MaGIC is billing it as “the ultimate gathering of Malaysian entrepreneurs, startups and funders” that will allow aspiring entrepreneurs to tap into and interact with the ecosystem.
To be hosted at MaGIC, it will revolve around six industry clusters (food, agriculture, technology, lifestyle, creative arts and women), and include about 95 workshops and speeches by a host of Malaysian and international personalities and entrepreneurs.
“It’s basically an outreach programme where we’re expecting 5,000 aspiring entrepreneurs and entrepreneurs. We have so many programmes, there’s something for everyone – the food entrepreneurs, the retail entrepreneurs, the social entrepreneurs, and so on,” says Yeoh.
“It’s meant really to get people excited around entrepreneurship,” she adds.
Cohorts and communities
The other aspect of building a community is the proximity aspect. MaGIC has co-working space for up to 150 entrepreneurs, with 50 spots already taken up. The idea is to get like-minded people together so that they can share information and experience.
“We believe in building startup communities.

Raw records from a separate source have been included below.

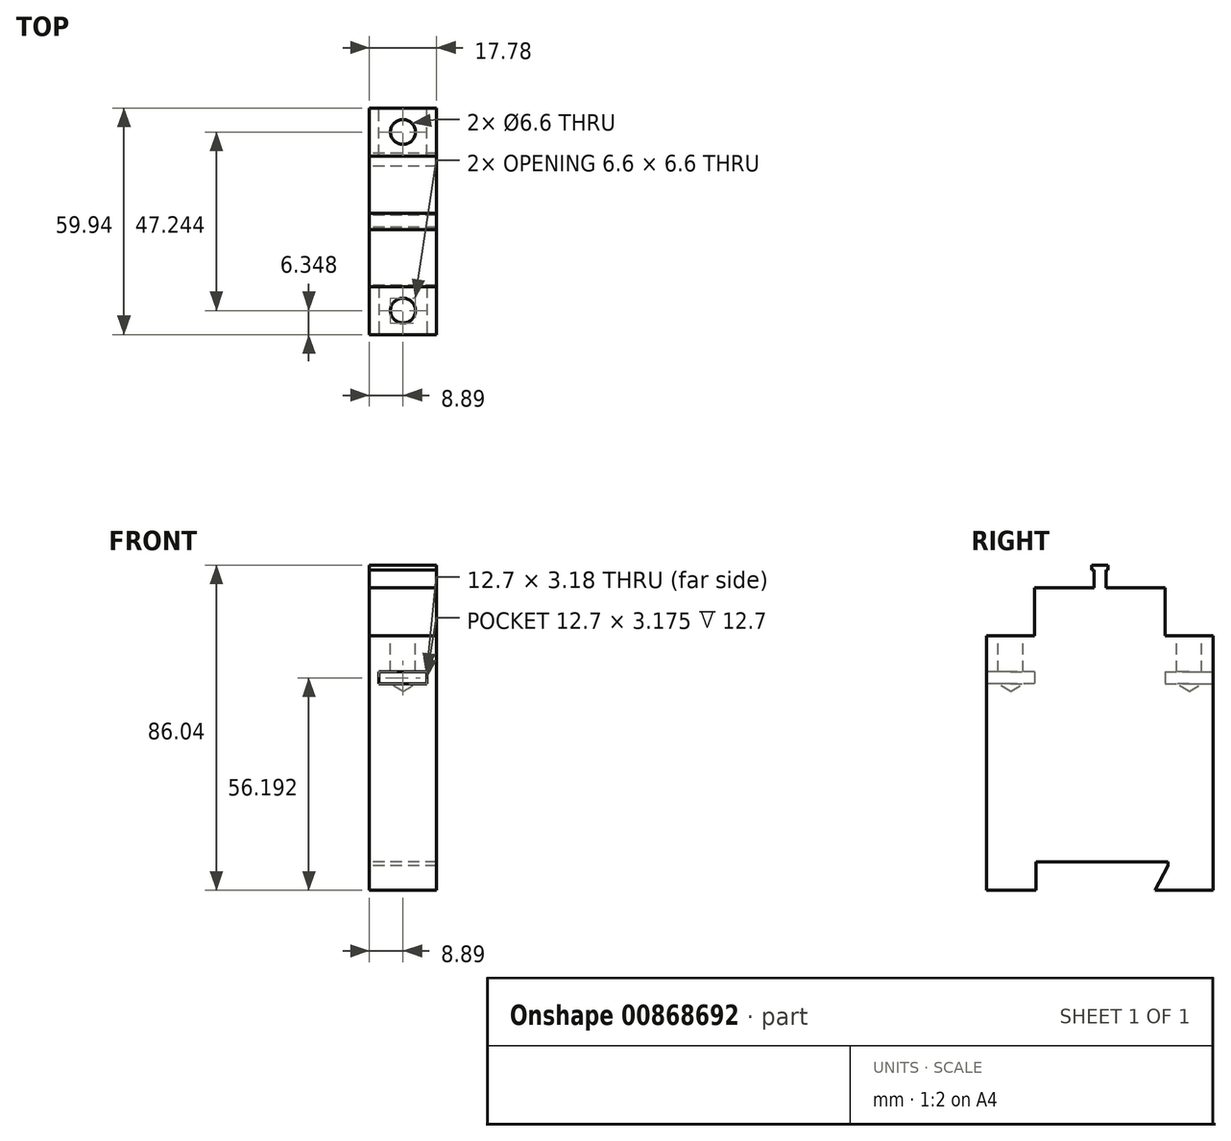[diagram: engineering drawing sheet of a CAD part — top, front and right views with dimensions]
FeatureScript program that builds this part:
annotation { "Feature Type Name" : "Feature", "Feature Type Description" : "" }
export const myFeature = defineFeature(function(context is Context, id is Id, definition is map)
    precondition{}
    {
        {
            var Q0;
            Q0=qCreatedBy(makeId("Right.planeOp"),FACE);
            var sketch = newSketch(context, id + "F0", { "sketchPlane" : qUnion([Q0])});
            skLineSegment(sketch, "E0.bottom", {"start": v(-17.8, 40) * mm, "end": v(16.74, 40) * mm});
            skLineSegment(sketch, "E0.top", {"start": v(-30.5, -40) * mm, "end": v(29.44, -40) * mm});
            skLineSegment(sketch, "E0.left", {"start": v(-30.5, 27.3) * mm, "end": v(-30.5, -40) * mm});
            skLineSegment(sketch, "E0.right", {"start": v(29.44, 27.3) * mm, "end": v(29.44, -40) * mm});
            skPoint(sketch, "E0.middle", {"position": v(0, 0) * mm});
            skLineSegment(sketch, "E1", {"start": v(-17.5, -33.5) * mm, "end": v(-17.5, -32.5) * mm});
            skLineSegment(sketch, "E2", {"start": v(-17.5, -32.5) * mm, "end": v(17.5, -32.5) * mm});
            skLineSegment(sketch, "E3", {"start": v(17.5, -32.5) * mm, "end": v(17.5, -33.5) * mm});
            skPoint(sketch, "E4.orphan", {"position": v(-17.5, -40) * mm});
            skLineSegment(sketch, "E5", {"start": v(-17.5, -33.5) * mm, "end": v(-17.5, -40) * mm});
            skLineSegment(sketch, "E6", {"start": v(17.5, -33.5) * mm, "end": v(14, -40) * mm});
            skPoint(sketch, "E7.orphan", {"position": v(17.5, -40) * mm});
            skLineSegment(sketch, "E8", {"start": v(-30.5, 27.3) * mm, "end": v(-17.8, 27.3) * mm});
            skLineSegment(sketch, "E9", {"start": v(-17.8, 27.3) * mm, "end": v(-17.8, 40) * mm});
            skLineSegment(sketch, "E10", {"start": v(16.74, 40) * mm, "end": v(16.74, 27.3) * mm});
            skLineSegment(sketch, "E11", {"start": v(16.74, 27.3) * mm, "end": v(29.44, 27.3) * mm});
            skArc(sketch, "E12", {"start": v(10.4, 40) * mm, "mid": v(-0.53, 42.37) * mm, "end": v(-11.45, 40) * mm});
            skLineSegment(sketch, "E13", {"start": v(-0.53, 40) * mm, "end": v(-0.53, 38.72) * mm});
            skLineSegment(sketch, "E14.bottom", {"start": v(-2.12, 40) * mm, "end": v(1.06, 40) * mm});
            skLineSegment(sketch, "E14.top", {"start": v(-2.12, 45.09) * mm, "end": v(1.06, 45.09) * mm});
            skLineSegment(sketch, "E14.left", {"start": v(-2.12, 40) * mm, "end": v(-2.12, 45.09) * mm});
            skLineSegment(sketch, "E14.right", {"start": v(1.06, 40) * mm, "end": v(1.06, 45.09) * mm});
            skLineSegment(sketch, "E15.bottom", {"start": v(-2.75, 46.04) * mm, "end": v(1.63, 46.04) * mm});
            skLineSegment(sketch, "E15.top", {"start": v(-2.75, 44.77) * mm, "end": v(1.63, 44.77) * mm});
            skLineSegment(sketch, "E15.left", {"start": v(-2.75, 46.04) * mm, "end": v(-2.75, 44.77) * mm});
            skLineSegment(sketch, "E15.right", {"start": v(1.63, 46.04) * mm, "end": v(1.63, 44.77) * mm});
            skSolve(sketch);
        }
        {
            var Q0;
            Q0=makeQuery(id+"F0.imprint","IMPRINT",FACE,{"disambiguationData":[TD([[makeQuery(id+"F0.imprint","IMPRINT",EDGE,{"derivedFrom":sQuery(id+"F0.wireOp",EDGE,"E0.bottom")}),-1.0]])]});
            extrude(context, id + "F1", {"entities" : qUnion([Q0]), "depth" : 17.78 * mm, "offsetDistance" : 25.4 * mm});
        }
        {
            var Q0;
            {var subQ0=sQuery(id+"F0.wireOp",EDGE,"E12");var subQ1=sQuery(id+"F0.wireOp",EDGE,"E0.bottom");var subQ2=makeQuery(id+"F0.imprint","INTERSECT",VERTEX,{"disambiguationData":[OD(1.0)],"derivedFrom":[subQ1,subQ0]});Q0=makeQuery(id+"F0.imprint","IMPRINT",FACE,{"disambiguationData":[TD([[makeQuery(id+"F0.imprint","IMPRINT",EDGE,{"disambiguationData":[TD([[subQ2,1.0]])],"derivedFrom":subQ0}),1.0]])]});}
            var Q1;
            {var subQ2=sQuery(id+"F0.wireOp",EDGE,"E14.right");var subQ7=sQuery(id+"F0.wireOp",EDGE,"E12");var subQ9=makeQuery(id+"F0.imprint","INTERSECT",VERTEX,{"derivedFrom":[subQ7,subQ2]});Q1=makeQuery(id+"F0.imprint","IMPRINT",FACE,{"disambiguationData":[TD([[makeQuery(id+"F0.imprint","IMPRINT",EDGE,{"disambiguationData":[TD([[subQ9,-1.0]])],"derivedFrom":subQ7}),1.0]])]});}
            var Q2;
            {var subQ0=sQuery(id+"F0.wireOp",EDGE,"E12");var subQ1=sQuery(id+"F0.wireOp",EDGE,"E0.bottom");var subQ2=makeQuery(id+"F0.imprint","INTERSECT",VERTEX,{"disambiguationData":[OD(0.0)],"derivedFrom":[subQ1,subQ0]});Q2=makeQuery(id+"F0.imprint","IMPRINT",FACE,{"disambiguationData":[TD([[makeQuery(id+"F0.imprint","IMPRINT",EDGE,{"disambiguationData":[TD([[subQ2,-1.0]])],"derivedFrom":subQ0}),1.0]])]});}
            var Q3;
            {var subQ0=sQuery(id+"F0.wireOp",EDGE,"E14.right");var subQ1=sQuery(id+"F0.wireOp",EDGE,"E12");var subQ2=makeQuery(id+"F0.imprint","INTERSECT",VERTEX,{"derivedFrom":[subQ1,subQ0]});Q3=makeQuery(id+"F0.imprint","IMPRINT",FACE,{"disambiguationData":[TD([[makeQuery(id+"F0.imprint","IMPRINT",EDGE,{"disambiguationData":[TD([[subQ2,-1.0]])],"derivedFrom":subQ1}),-1.0]])]});}
            var Q4;
            {var subQ0=sQuery(id+"F0.wireOp",EDGE,"E14.top");Q4=makeQuery(id+"F0.imprint","IMPRINT",FACE,{"disambiguationData":[TD([[makeQuery(id+"F0.imprint","IMPRINT",EDGE,{"derivedFrom":subQ0}),-1.0]])]});}
            var Q5;
            {var subQ1=sQuery(id+"F0.wireOp",EDGE,"E14.top");Q5=makeQuery(id+"F0.imprint","IMPRINT",FACE,{"disambiguationData":[TD([[makeQuery(id+"F0.imprint","IMPRINT",EDGE,{"derivedFrom":subQ1}),1.0]])]});}
            var Q6;
            Q6=makeQuery(id+"F1.opExtrude","CAP_FACE",FACE,{"disambiguationData":[OSD([sQuery(id+"F0.wireOp",EDGE,"E0.bottom"),sQuery(id+"F0.wireOp",EDGE,"E0.top"),sQuery(id+"F0.wireOp",EDGE,"E0.left"),sQuery(id+"F0.wireOp",EDGE,"E0.right"),sQuery(id+"F0.wireOp",EDGE,"E1"),sQuery(id+"F0.wireOp",EDGE,"E2"),sQuery(id+"F0.wireOp",EDGE,"E3"),sQuery(id+"F0.wireOp",EDGE,"E5"),sQuery(id+"F0.wireOp",EDGE,"E6"),sQuery(id+"F0.wireOp",EDGE,"E8"),sQuery(id+"F0.wireOp",EDGE,"E9"),sQuery(id+"F0.wireOp",EDGE,"E10"),sQuery(id+"F0.wireOp",EDGE,"E11"),sQuery(id+"F0.wireOp",EDGE,"E14.bottom")])],"isStart":false});
            extrude(context, id + "F2", {"entities" : qUnion([Q0, Q1, Q2, Q3, Q4, Q5]), "operationType" : NewBodyOperationType.ADD, "endBound" : BoundingType.UP_TO_SURFACE, "depth" : 25.4 * mm, "endBoundEntityFace" : qUnion([Q6]), "offsetDistance" : 25.4 * mm});
        }
        {
            var Q0;
            Q0=makeQuery(id+"F1.opExtrude","SWEPT_FACE",FACE,{"disambiguationData":[OSD([sQuery(id+"F0.wireOp",EDGE,"E8")])]});
            var sketch = newSketch(context, id + "F3", { "sketchPlane" : qUnion([Q0])});
            skPoint(sketch, "E16", {"position": v(8.9, -24.15) * mm});
            skPoint(sketch, "E16.positionSnap0", {"position": v(8.9, -17.8) * mm});
            skPoint(sketch, "E16.positionSnap1", {"position": v(0, -24.15) * mm});
            skSolve(sketch);
        }
        {
            var Q0;
            Q0=makeQuery(id+"F1.opExtrude","SWEPT_FACE",FACE,{"disambiguationData":[OSD([sQuery(id+"F0.wireOp",EDGE,"E11")])]});
            var sketch = newSketch(context, id + "F4", { "sketchPlane" : qUnion([Q0])});
            skPoint(sketch, "E17", {"position": v(8.9, 23.1) * mm});
            skPoint(sketch, "E17.positionSnap0", {"position": v(8.9, 29.44) * mm});
            skPoint(sketch, "E17.positionSnap1", {"position": v(0, 23.1) * mm});
            skSolve(sketch);
        }
        {
            var Q0;
            Q0=sQuery(id+"F4.wireOp",VERTEX,"E17");
            var Q1;
            Q1=sQuery(id+"F3.wireOp",VERTEX,"E16");
            var Q2;
            Q2=makeQuery(id+"F1.opExtrude","SWEPT_BODY",BODY,{"disambiguationData":[OSD([sQuery(id+"F0.wireOp",EDGE,"E0.bottom"),sQuery(id+"F0.wireOp",EDGE,"E0.top"),sQuery(id+"F0.wireOp",EDGE,"E0.left"),sQuery(id+"F0.wireOp",EDGE,"E0.right"),sQuery(id+"F0.wireOp",EDGE,"E1"),sQuery(id+"F0.wireOp",EDGE,"E2"),sQuery(id+"F0.wireOp",EDGE,"E3"),sQuery(id+"F0.wireOp",EDGE,"E5"),sQuery(id+"F0.wireOp",EDGE,"E6"),sQuery(id+"F0.wireOp",EDGE,"E8"),sQuery(id+"F0.wireOp",EDGE,"E9"),sQuery(id+"F0.wireOp",EDGE,"E10"),sQuery(id+"F0.wireOp",EDGE,"E11"),sQuery(id+"F0.wireOp",EDGE,"E14.bottom")])]});
            hole(context, id + "F5", {"style" : HoleStyle.SIMPLE, "endStyle" : HoleEndStyle.BLIND, "standardTappedOrClearance" : lookupTablePath({ "fit" : "Normal", "standard" : "ISO", "size" : "M6", "type" : "Clearance" }), "standardBlindInLast" : lookupTablePath({ "fit" : "Normal", "standard" : "ISO", "size" : "M6", "type" : "Clearance" }), "holeDiameter" : 6.6 * mm, "majorDiameter" : 2.84 * mm, "holeDepth" : 12.7 * mm, "isTappedThrough" : true, "tappedDepth" : 12.7 * mm, "tapClearance" : 3, "locations" : qUnion([Q0, Q1]), "scope" : qUnion([Q2])});
        }
        {
            var Q0;
            Q0=makeQuery(id+"F1.opExtrude","SWEPT_FACE",FACE,{"disambiguationData":[OSD([sQuery(id+"F0.wireOp",EDGE,"E0.left")])]});
            var sketch = newSketch(context, id + "F6", { "sketchPlane" : qUnion([Q0])});
            skLineSegment(sketch, "E18.bottom", {"start": v(2.54, 17.78) * mm, "end": v(15.24, 17.78) * mm});
            skLineSegment(sketch, "E18.top", {"start": v(2.54, 14.6) * mm, "end": v(15.24, 14.6) * mm});
            skLineSegment(sketch, "E18.left", {"start": v(2.54, 17.78) * mm, "end": v(2.54, 14.6) * mm});
            skLineSegment(sketch, "E18.right", {"start": v(15.24, 17.78) * mm, "end": v(15.24, 14.6) * mm});
            skPoint(sketch, "E18.middle", {"position": v(8.9, 16.2) * mm});
            skPoint(sketch, "E18.middle.positionSnap0", {"position": v(8.9, 27.3) * mm});
            skPoint(sketch, "E18.centerSnap0", {"position": v(8.9, 27.3) * mm});
            skSolve(sketch);
        }
        {
            var Q0;
            Q0=makeQuery(id+"F1.opExtrude","SWEPT_FACE",FACE,{"disambiguationData":[OSD([sQuery(id+"F0.wireOp",EDGE,"E0.right")])]});
            var sketch = newSketch(context, id + "F7", { "sketchPlane" : qUnion([Q0])});
            skLineSegment(sketch, "E19.bottom", {"start": v(-15.24, 17.78) * mm, "end": v(-2.54, 17.78) * mm});
            skLineSegment(sketch, "E19.top", {"start": v(-15.24, 14.6) * mm, "end": v(-2.54, 14.6) * mm});
            skLineSegment(sketch, "E19.left", {"start": v(-15.24, 17.78) * mm, "end": v(-15.24, 14.6) * mm});
            skLineSegment(sketch, "E19.right", {"start": v(-2.54, 17.78) * mm, "end": v(-2.54, 14.6) * mm});
            skPoint(sketch, "E19.middle", {"position": v(-8.9, 16.2) * mm});
            skPoint(sketch, "E19.middle.positionSnap0", {"position": v(-8.9, 27.3) * mm});
            skPoint(sketch, "E19.centerSnap0", {"position": v(-8.9, 27.3) * mm});
            skSolve(sketch);
        }
        {
            var Q0;
            Q0=makeQuery(id+"F6.imprint","IMPRINT",FACE,{"disambiguationData":[TD([[makeQuery(id+"F6.imprint","IMPRINT",EDGE,{"derivedFrom":sQuery(id+"F6.wireOp",EDGE,"E18.bottom")}),-1.0]])]});
            extrude(context, id + "F8", {"entities" : qUnion([Q0]), "operationType" : NewBodyOperationType.REMOVE, "oppositeDirection" : true, "depth" : 12.7 * mm, "offsetDistance" : 25.4 * mm});
        }
        {
            var Q0;
            Q0=makeQuery(id+"F7.imprint","IMPRINT",FACE,{"disambiguationData":[TD([[makeQuery(id+"F7.imprint","IMPRINT",EDGE,{"derivedFrom":sQuery(id+"F7.wireOp",EDGE,"E19.bottom")}),-1.0]])]});
            extrude(context, id + "F9", {"entities" : qUnion([Q0]), "operationType" : NewBodyOperationType.REMOVE, "oppositeDirection" : true, "depth" : 12.7 * mm, "offsetDistance" : 25.4 * mm});
        }
    });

When I started my company in New York, and again in the Valley, it was very much community-driven,” says Yeoh.
“It’s the serendipity aspect of it,” she says, adding that when people work in close physical spaces, they tend to talk to each other more, and may discover they are working on similar problems and thus put their heads together.
“In Malaysia, what I’ve noticed is people working in pockets. They don’t have a space.
“All the co-working spaces are about RM450 to RM600 (US$188) per month, so they prefer to go to Starbucks or work from their homes – but when that happens, there’s no exchange of information.
“So what we’re trying to create is not merely a co-working space, but a community around that co-working space. They come out, and share and work together,” she says.
The other part of this is something Yeoh strongly believes in – ‘cohorts.’
“Think about it: Usually, your best friends are from high school or college. You went through the same selection process, the same batch, the same orientation, and you graduated together.
“That’s the kind of community we’re trying to create, because such people tend to help each other out more. And to build startup communities, the cohort is very important,” she adds.
The co-working space at MaGIC offers rates as low as RM150 a month, RM30 a day, and even RM200 for a minimum of three months. Facilities there include the usual Internet connectivity, meeting and training rooms, and even 3D printers.